Recorded data:
BEGIN

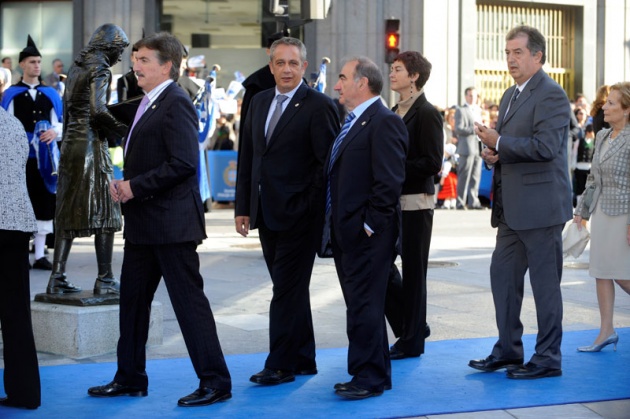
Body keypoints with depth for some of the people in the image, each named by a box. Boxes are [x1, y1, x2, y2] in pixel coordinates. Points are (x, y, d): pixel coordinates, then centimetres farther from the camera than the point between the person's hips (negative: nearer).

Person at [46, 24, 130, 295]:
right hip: (92, 144, -8)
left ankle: (57, 278, 7)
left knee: (68, 212, 9)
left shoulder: (76, 68, 15)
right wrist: (122, 130, -11)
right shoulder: (100, 69, -10)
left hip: (70, 143, 8)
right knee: (104, 211, -1)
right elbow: (97, 110, -22)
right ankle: (105, 280, 0)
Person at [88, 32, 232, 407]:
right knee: (132, 298, 15)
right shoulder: (147, 104, 17)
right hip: (144, 222, 10)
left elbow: (183, 163, -22)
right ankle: (130, 378, 26)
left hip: (171, 221, -10)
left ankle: (215, 382, 1)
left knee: (189, 299, -6)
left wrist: (135, 187, -17)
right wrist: (123, 183, 6)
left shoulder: (175, 103, -14)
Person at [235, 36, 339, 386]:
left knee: (287, 289, -5)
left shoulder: (318, 106, -8)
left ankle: (280, 365, 1)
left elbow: (328, 162, -11)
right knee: (289, 288, 13)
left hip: (298, 213, -7)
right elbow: (247, 158, 14)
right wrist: (243, 207, 11)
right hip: (266, 213, 7)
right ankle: (303, 359, 22)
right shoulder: (259, 102, 13)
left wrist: (313, 205, -14)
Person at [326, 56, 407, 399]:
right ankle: (376, 373, 22)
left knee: (364, 307, -6)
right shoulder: (352, 123, 17)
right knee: (361, 305, 14)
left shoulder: (384, 123, -14)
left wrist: (369, 225, -19)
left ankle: (369, 379, 1)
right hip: (346, 232, 10)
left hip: (366, 235, -10)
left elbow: (389, 181, -20)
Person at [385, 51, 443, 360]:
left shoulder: (426, 113, -11)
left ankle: (412, 340, 11)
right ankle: (409, 327, 23)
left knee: (413, 272, 1)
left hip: (415, 203, -8)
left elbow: (432, 163, -16)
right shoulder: (395, 112, 14)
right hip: (391, 201, 8)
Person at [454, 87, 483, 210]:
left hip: (478, 148, 7)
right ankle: (461, 202, -2)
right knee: (464, 177, -5)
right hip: (467, 148, -7)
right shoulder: (461, 111, -1)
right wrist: (473, 130, -19)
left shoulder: (478, 111, 22)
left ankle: (473, 201, 11)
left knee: (475, 176, 6)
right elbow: (458, 129, -11)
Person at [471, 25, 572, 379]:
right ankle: (508, 350, 23)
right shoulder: (511, 96, 16)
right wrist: (492, 153, 2)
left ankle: (548, 359, 8)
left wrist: (499, 143, -17)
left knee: (545, 281, -1)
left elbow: (546, 146, -23)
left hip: (540, 204, -9)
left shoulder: (551, 94, -13)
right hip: (513, 208, 9)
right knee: (503, 275, 12)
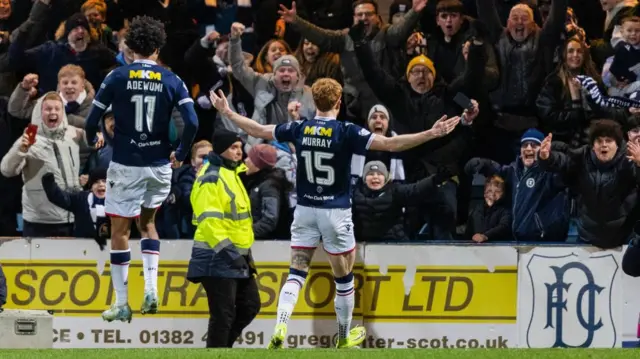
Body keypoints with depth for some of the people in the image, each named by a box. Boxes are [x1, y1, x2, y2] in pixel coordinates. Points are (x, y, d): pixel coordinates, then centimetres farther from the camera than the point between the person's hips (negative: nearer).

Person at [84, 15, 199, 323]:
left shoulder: (117, 78, -7)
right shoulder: (171, 81, -2)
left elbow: (92, 121, -7)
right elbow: (192, 122, -9)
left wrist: (92, 141, 16)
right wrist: (180, 154, 7)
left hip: (125, 165, -3)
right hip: (159, 165, 3)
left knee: (119, 232, 7)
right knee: (147, 223, 24)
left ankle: (121, 304, 8)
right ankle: (151, 289, 9)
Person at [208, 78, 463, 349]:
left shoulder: (299, 129, -2)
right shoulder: (346, 132, -12)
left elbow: (257, 130, 9)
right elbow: (390, 144, -19)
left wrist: (227, 112, 24)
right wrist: (432, 134, -18)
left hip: (305, 210, 3)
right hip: (336, 213, -3)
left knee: (296, 274, 3)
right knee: (344, 278, 13)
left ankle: (280, 330, -17)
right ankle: (345, 337, 25)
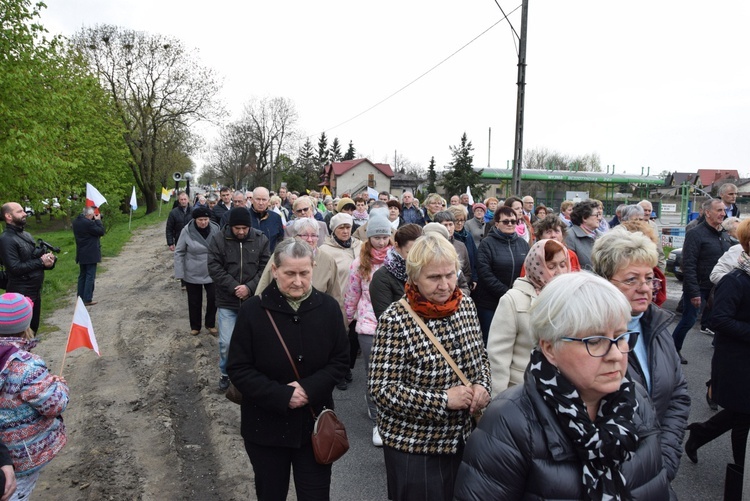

END

YOUR INSTRUCTIONS: Reproduce every line of the recorded data from the line containing "left knee: (413, 272, 1)" down through the line containing "right elbow: (192, 122, -9)", including both of those lines. Omit the pictures.

SOLVED EXERCISE:
left knee: (413, 272, 1)
left hip: (415, 203, -8)
left elbow: (432, 163, -16)
right shoulder: (395, 112, 14)
right hip: (391, 201, 8)
Person at [454, 87, 483, 210]:
left hip: (478, 148, 7)
right ankle: (461, 202, -2)
right knee: (464, 177, -5)
right hip: (467, 148, -7)
right shoulder: (461, 111, -1)
right wrist: (473, 130, -19)
left shoulder: (478, 111, 22)
left ankle: (473, 201, 11)
left knee: (475, 176, 6)
right elbow: (458, 129, -11)
Person at [471, 25, 572, 379]:
right ankle: (508, 350, 23)
right shoulder: (511, 96, 16)
right wrist: (492, 153, 2)
left ankle: (548, 359, 8)
left wrist: (499, 143, -17)
left knee: (545, 281, -1)
left elbow: (546, 146, -23)
left hip: (540, 204, -9)
left shoulder: (551, 94, -13)
right hip: (513, 208, 9)
right knee: (503, 275, 12)
Body keypoints with depth for some of the people in the image, each named by a box. Boxes are [x1, y1, x2, y2] in pixel coordinates. Points are (x, y, d): pixel coordinates, then centimetres farther from the camera than the point between the person's hips (negative: nearer).

Person at [84, 15, 199, 323]:
left shoulder: (117, 78, -7)
right shoulder: (171, 81, -2)
left elbow: (92, 121, -7)
right elbow: (192, 122, -9)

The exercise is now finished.